Human culture now is an abstracted culture, alienated from the world around us through our advanced technological means.
As C.S. Lewis observed in The Abolition of Man, as we come to dominate more and more of nature, nature itself becomes something that dominates us more and more because we become like the thing we are dominating. In other words, as Heidegger observed, when human beings see the world as something to be counted, calculated, ordered, and held ready as a resource to be used, rather than an organic, natural world that reveals itself to us, we begin to see ourselves as a kind of human calculator. Everything requires an Excel spreadsheet. Nature is ours to order, count, optimize, and put into place, just like the machinery we use to organize the nature we now view as a machine.
The loss of natural law
I don’t know what the final result of all this will be, but I will say that it makes me more aware of one key moral point I want to outline as I finish this reflection.
In prior societies, when you were necessarily closer to nature, you created a culture that was organically related to it, even as you ordered the nature around you. But in a culture today, in post-mass society and now in technological society, we do not allow nature to be our limiting factor. We abstract ideas and impose them upon the land around us, and it bows to our will.
This means, however, that we are no longer able to be limited by natural laws observable in the created order. Those laws become merely obstacles to be overcome through technological mastery in order to accomplish our economic or technological ends.

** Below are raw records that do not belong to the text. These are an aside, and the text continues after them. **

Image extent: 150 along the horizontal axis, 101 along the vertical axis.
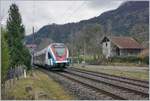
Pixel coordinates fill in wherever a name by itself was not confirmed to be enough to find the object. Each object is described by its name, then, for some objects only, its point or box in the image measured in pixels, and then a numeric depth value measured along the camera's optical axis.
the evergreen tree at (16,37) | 35.59
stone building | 83.81
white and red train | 41.72
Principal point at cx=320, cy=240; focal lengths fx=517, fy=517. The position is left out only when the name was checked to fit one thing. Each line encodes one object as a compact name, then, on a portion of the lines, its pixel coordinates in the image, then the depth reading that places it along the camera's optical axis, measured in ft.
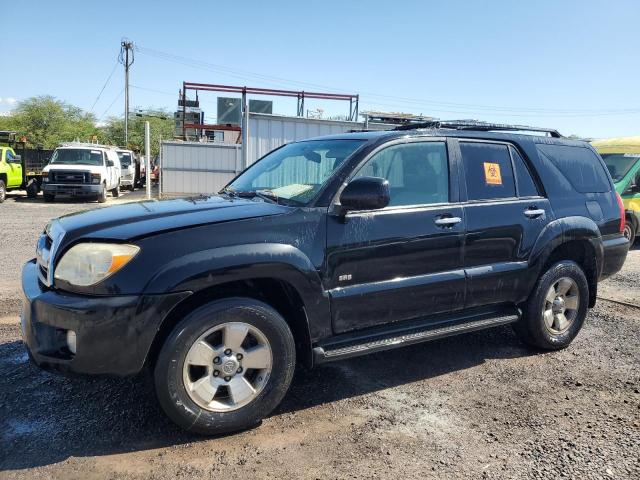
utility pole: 141.90
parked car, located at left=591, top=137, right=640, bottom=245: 33.45
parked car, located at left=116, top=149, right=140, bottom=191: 77.93
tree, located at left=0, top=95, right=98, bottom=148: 127.13
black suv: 9.22
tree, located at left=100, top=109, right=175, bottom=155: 161.62
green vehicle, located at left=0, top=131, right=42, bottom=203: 58.36
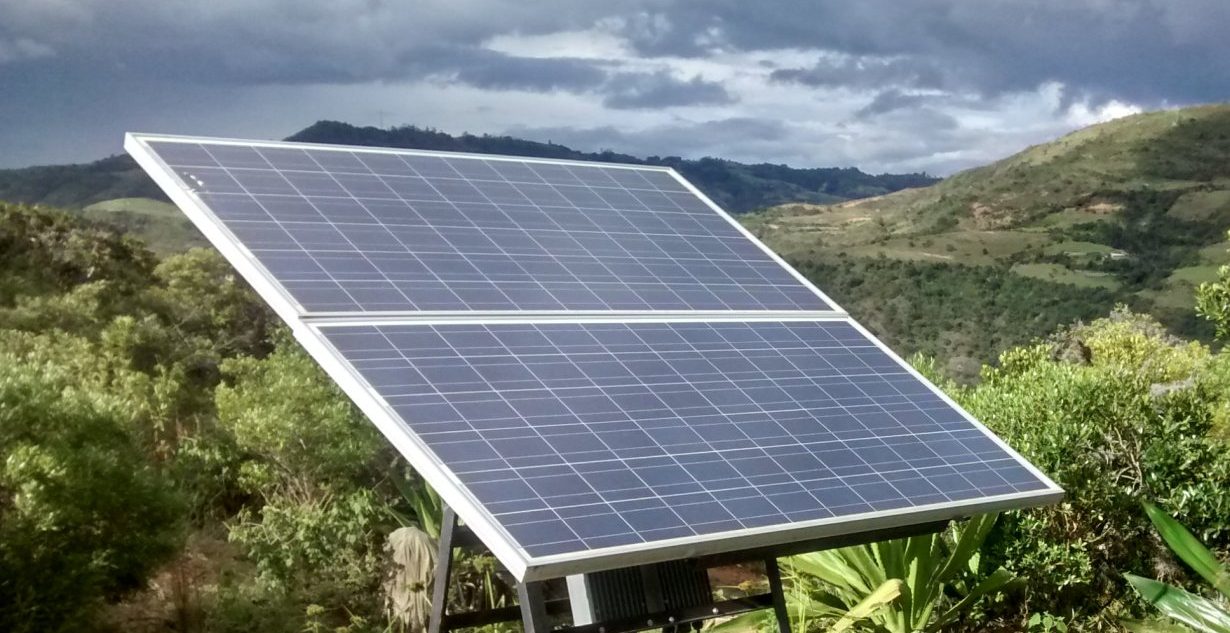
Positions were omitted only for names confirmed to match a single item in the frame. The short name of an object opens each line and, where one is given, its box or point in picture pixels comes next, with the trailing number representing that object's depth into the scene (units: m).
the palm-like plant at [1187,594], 7.00
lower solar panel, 5.64
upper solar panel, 6.98
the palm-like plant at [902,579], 10.25
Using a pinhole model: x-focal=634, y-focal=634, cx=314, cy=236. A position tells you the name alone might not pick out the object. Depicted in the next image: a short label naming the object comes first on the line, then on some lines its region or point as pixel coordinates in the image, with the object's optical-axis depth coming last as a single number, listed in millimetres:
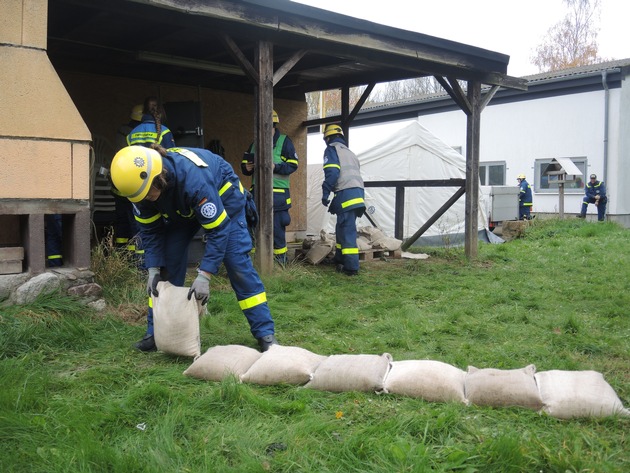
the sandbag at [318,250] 9336
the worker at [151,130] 7316
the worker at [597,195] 19031
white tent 13422
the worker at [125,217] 7820
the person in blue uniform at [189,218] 4062
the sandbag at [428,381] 3531
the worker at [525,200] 19109
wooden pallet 10109
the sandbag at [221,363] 3988
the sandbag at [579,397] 3264
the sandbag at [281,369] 3889
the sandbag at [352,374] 3701
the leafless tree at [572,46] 38094
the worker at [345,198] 8766
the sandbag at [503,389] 3395
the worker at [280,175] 8688
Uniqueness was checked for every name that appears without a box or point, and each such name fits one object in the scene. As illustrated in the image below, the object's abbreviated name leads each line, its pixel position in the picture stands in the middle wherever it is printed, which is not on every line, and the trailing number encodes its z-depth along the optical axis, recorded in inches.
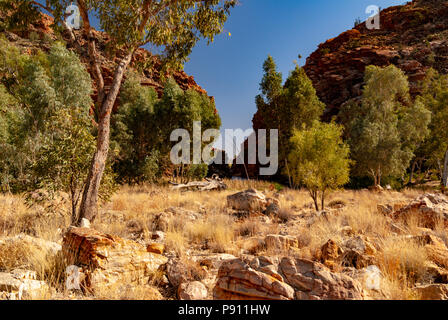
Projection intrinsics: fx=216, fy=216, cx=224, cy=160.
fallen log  681.1
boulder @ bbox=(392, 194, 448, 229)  216.5
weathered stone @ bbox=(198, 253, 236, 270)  139.1
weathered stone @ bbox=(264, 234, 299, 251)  157.9
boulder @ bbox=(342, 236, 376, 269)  128.6
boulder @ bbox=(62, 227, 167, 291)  112.1
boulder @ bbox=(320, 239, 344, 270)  136.4
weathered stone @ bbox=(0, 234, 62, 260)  125.7
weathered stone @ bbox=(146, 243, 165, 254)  159.9
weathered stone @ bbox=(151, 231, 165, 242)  205.5
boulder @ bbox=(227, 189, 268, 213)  356.5
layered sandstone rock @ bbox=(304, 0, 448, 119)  1429.6
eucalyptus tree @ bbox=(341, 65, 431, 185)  810.2
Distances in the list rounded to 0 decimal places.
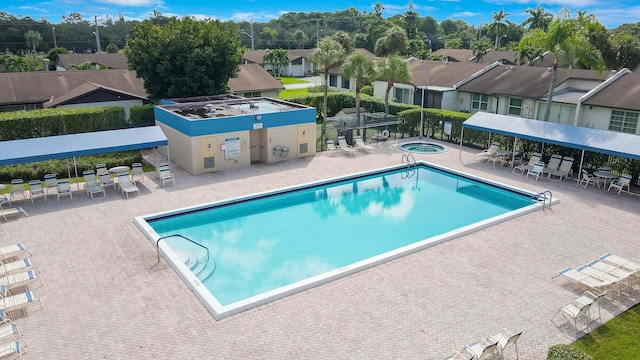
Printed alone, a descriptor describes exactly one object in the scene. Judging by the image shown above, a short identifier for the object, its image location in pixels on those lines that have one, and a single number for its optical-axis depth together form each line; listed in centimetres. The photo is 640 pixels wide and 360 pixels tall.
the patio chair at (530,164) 2375
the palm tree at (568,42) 2456
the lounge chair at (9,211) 1760
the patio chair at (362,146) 2828
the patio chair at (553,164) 2345
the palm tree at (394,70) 3053
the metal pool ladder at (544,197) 1926
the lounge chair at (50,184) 2006
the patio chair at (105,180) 2100
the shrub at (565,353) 943
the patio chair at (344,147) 2741
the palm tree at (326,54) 3400
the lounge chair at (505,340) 1011
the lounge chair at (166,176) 2164
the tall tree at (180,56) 3117
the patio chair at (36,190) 1955
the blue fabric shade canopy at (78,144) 1927
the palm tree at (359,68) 3067
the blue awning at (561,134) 2044
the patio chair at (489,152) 2597
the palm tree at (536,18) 5829
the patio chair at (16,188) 1959
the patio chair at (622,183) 2078
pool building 2320
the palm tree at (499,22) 6925
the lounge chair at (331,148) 2747
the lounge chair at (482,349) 979
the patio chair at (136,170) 2173
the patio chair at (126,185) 2017
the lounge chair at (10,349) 980
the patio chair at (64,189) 1975
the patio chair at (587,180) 2164
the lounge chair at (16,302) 1141
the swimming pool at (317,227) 1403
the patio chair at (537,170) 2289
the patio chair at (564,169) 2286
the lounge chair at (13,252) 1402
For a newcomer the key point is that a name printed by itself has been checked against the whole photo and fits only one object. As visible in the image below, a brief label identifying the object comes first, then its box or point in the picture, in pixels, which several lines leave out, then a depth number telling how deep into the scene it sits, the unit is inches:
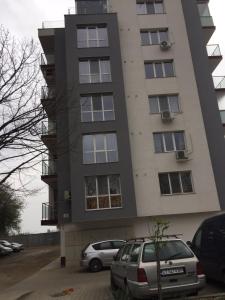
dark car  255.7
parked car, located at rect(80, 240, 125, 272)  514.0
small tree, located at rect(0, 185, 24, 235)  1245.4
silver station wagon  226.8
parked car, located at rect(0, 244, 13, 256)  1049.3
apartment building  628.3
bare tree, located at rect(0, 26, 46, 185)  235.6
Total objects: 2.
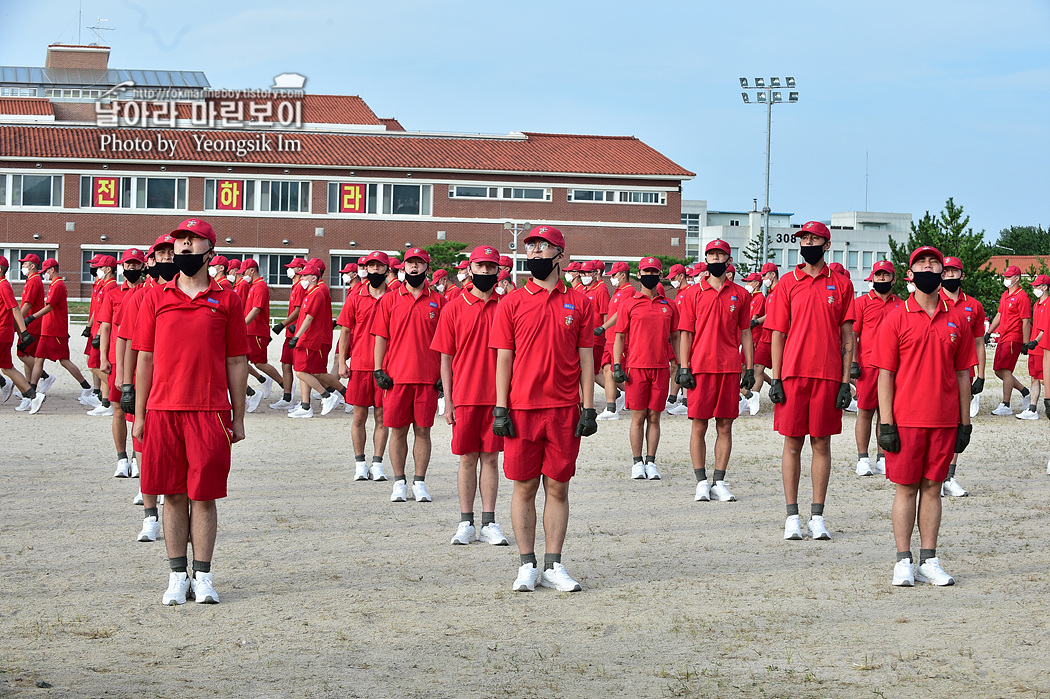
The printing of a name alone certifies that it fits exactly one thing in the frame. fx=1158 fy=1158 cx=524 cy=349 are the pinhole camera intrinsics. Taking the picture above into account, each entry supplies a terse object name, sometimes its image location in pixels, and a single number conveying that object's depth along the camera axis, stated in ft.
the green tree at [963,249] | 144.05
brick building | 206.69
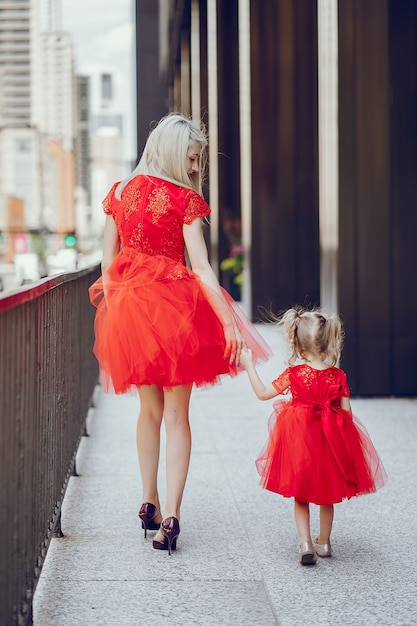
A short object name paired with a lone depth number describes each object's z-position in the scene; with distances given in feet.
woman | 16.70
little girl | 15.89
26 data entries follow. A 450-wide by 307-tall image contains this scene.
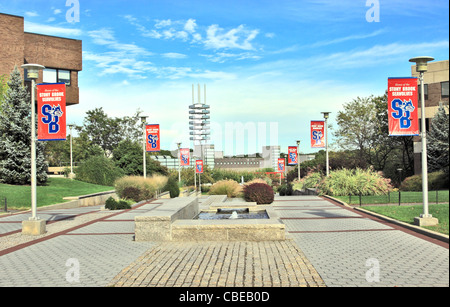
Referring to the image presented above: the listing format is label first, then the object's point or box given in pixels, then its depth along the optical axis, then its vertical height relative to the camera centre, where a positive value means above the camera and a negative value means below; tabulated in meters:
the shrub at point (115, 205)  21.55 -2.58
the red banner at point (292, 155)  46.86 -0.07
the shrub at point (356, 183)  25.72 -1.96
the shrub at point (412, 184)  27.25 -2.16
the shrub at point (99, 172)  41.00 -1.54
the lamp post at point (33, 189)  13.22 -1.06
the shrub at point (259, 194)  22.78 -2.22
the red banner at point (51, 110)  14.16 +1.67
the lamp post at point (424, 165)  11.05 -0.34
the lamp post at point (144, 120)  29.11 +2.62
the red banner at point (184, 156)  42.69 -0.03
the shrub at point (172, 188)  31.05 -2.51
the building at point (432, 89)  36.97 +6.08
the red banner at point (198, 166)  45.83 -1.19
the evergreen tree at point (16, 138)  31.03 +1.58
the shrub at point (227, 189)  28.46 -2.40
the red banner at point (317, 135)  31.45 +1.49
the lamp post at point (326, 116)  29.65 +2.85
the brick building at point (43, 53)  37.62 +10.75
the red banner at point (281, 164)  52.40 -1.25
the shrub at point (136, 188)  25.42 -2.10
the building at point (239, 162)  99.06 -1.84
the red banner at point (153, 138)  29.86 +1.35
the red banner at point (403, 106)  9.49 +1.16
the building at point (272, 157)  96.91 -0.62
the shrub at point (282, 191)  35.88 -3.25
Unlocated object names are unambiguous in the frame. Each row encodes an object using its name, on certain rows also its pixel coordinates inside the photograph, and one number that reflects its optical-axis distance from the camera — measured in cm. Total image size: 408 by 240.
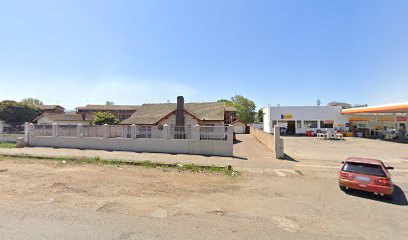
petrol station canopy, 2510
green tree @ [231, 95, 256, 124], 7207
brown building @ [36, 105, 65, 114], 6769
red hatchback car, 759
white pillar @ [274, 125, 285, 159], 1571
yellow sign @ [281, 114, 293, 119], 3994
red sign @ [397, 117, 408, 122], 3444
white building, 3850
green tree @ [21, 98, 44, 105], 9768
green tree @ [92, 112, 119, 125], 3897
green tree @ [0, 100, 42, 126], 4459
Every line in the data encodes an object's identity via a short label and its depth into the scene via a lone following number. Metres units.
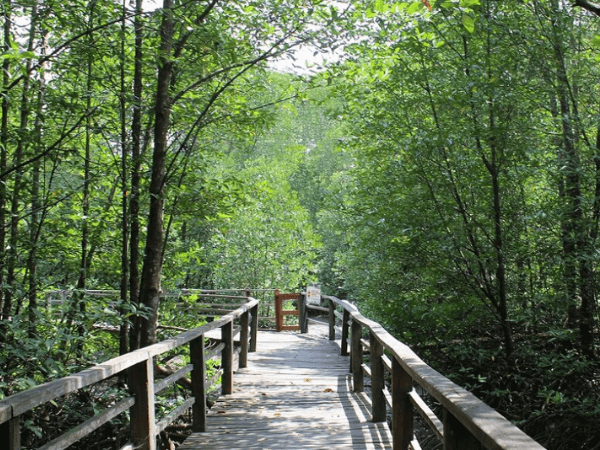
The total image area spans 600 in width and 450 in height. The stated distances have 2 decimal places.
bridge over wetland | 2.29
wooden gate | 17.20
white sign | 16.08
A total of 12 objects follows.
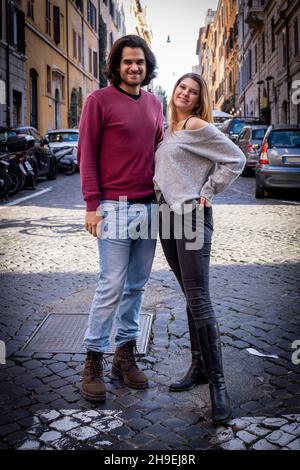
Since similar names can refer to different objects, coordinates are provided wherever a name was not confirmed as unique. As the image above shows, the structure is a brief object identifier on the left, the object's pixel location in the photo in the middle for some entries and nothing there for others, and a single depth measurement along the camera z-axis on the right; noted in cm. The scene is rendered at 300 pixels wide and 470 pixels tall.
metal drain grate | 395
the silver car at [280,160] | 1239
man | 312
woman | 299
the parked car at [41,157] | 1551
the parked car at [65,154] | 2011
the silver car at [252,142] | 1792
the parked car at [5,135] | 1327
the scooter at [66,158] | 2009
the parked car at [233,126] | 2516
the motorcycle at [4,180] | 1232
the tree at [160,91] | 9069
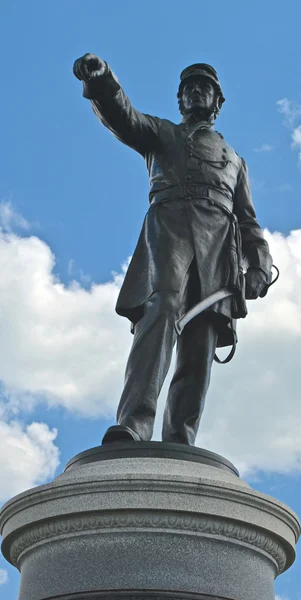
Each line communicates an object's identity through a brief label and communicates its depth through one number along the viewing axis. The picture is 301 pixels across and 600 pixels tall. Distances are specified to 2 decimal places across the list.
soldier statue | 7.09
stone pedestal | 5.59
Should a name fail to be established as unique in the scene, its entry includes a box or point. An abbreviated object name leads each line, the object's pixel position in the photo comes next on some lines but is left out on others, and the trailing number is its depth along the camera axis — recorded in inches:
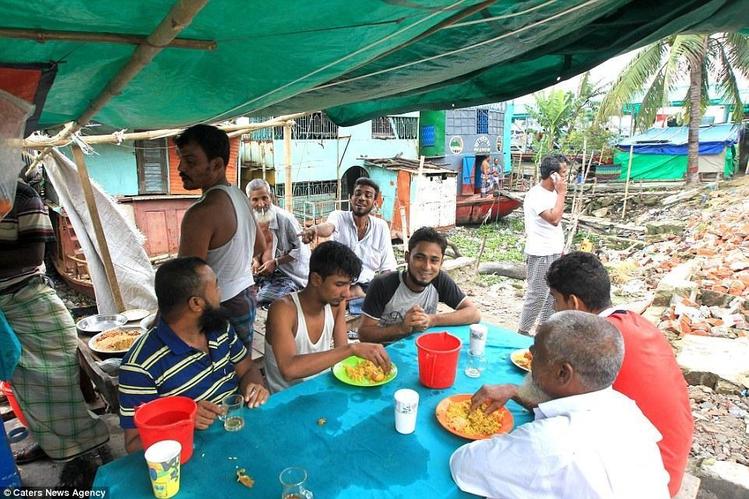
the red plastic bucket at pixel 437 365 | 81.0
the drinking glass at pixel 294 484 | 55.1
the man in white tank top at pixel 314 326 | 86.2
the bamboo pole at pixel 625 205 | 640.9
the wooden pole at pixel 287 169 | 318.4
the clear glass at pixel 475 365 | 90.7
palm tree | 595.2
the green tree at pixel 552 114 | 852.0
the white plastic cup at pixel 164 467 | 53.9
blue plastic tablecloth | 58.5
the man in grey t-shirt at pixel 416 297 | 114.2
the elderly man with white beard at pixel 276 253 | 189.6
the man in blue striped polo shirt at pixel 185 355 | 70.6
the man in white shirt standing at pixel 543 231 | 187.8
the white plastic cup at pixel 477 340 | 98.8
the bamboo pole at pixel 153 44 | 51.4
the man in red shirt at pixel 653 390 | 68.1
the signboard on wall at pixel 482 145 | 837.2
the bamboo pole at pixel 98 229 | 175.0
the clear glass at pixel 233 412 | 70.9
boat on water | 749.3
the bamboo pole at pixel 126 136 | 167.4
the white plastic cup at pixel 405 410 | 67.8
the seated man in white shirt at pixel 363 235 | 177.3
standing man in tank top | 102.7
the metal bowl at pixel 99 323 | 144.8
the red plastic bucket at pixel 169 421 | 57.0
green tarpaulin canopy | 60.6
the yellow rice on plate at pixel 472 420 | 70.6
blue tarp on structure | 804.4
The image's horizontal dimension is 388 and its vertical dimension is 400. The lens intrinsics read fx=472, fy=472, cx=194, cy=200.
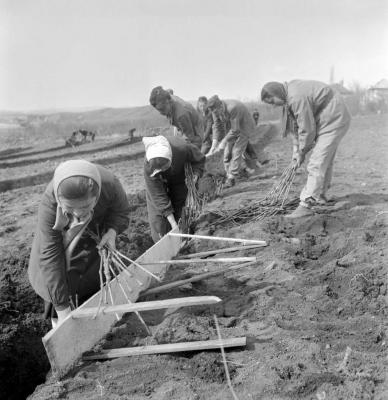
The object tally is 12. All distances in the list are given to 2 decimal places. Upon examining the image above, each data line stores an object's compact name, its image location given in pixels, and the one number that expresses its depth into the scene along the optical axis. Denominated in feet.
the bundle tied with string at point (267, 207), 18.17
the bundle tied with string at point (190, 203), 14.90
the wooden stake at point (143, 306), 8.73
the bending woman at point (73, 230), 8.34
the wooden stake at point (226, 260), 11.77
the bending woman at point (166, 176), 13.23
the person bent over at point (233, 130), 25.63
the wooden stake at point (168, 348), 9.26
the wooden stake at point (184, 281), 11.52
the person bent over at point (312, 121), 16.38
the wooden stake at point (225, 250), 13.14
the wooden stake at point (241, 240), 12.93
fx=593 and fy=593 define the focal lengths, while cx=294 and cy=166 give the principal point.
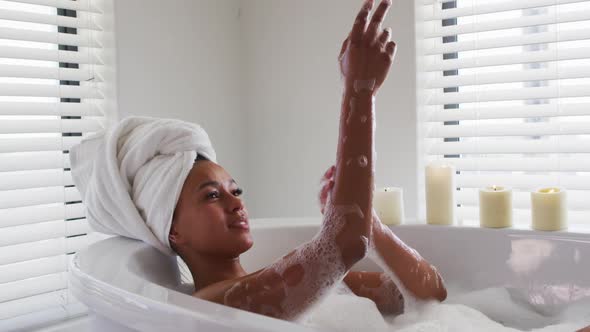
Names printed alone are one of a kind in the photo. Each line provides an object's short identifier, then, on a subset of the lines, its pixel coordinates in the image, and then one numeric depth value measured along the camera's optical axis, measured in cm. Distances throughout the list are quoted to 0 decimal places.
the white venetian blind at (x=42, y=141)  171
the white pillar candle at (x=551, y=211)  149
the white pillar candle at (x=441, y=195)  163
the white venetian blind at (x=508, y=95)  177
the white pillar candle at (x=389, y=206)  165
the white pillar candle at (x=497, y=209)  156
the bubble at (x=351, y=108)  103
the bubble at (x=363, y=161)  102
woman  102
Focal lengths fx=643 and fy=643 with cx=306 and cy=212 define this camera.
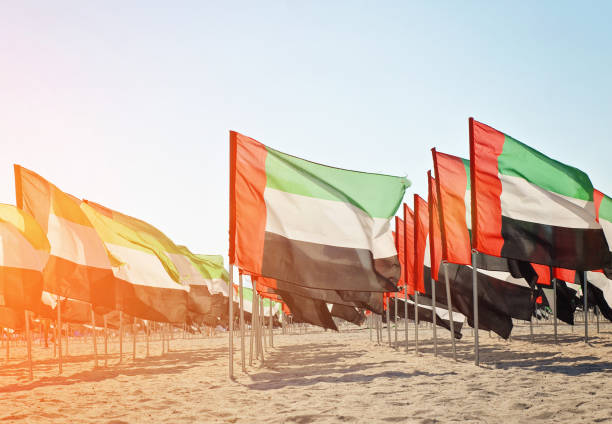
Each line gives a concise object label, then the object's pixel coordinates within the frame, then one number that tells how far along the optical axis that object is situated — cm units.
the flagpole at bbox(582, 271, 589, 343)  2063
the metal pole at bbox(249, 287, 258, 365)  1748
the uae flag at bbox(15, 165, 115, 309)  1430
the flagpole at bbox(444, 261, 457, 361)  1513
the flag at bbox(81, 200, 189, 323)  1684
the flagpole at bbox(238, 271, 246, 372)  1406
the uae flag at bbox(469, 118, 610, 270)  1354
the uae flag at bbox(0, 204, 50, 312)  1290
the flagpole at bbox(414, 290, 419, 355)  1783
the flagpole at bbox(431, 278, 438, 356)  1655
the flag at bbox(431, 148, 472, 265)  1505
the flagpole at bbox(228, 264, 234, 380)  1263
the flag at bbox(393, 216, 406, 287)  2217
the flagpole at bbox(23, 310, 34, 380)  1333
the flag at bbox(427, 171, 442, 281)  1655
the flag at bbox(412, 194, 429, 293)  1794
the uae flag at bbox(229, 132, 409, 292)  1259
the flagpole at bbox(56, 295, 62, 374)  1461
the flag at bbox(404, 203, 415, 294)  2066
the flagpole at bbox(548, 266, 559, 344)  2167
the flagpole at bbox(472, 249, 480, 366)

This might be one reason why natural law has become forgotten in modern society, not because it truly is irrelevant, but because we can no longer see reality as it is. Nature is an apocalypsis, a revelation to us. But that clearing of nature which reveals itself has become obscured. As Heidegger worried, we can no longer see reality for what it is because we are so beclouded by what we expect nature to be: namely, in the language of Hartmut Rosa, a series of points of aggression that we must overcome and overpower for our technological ends.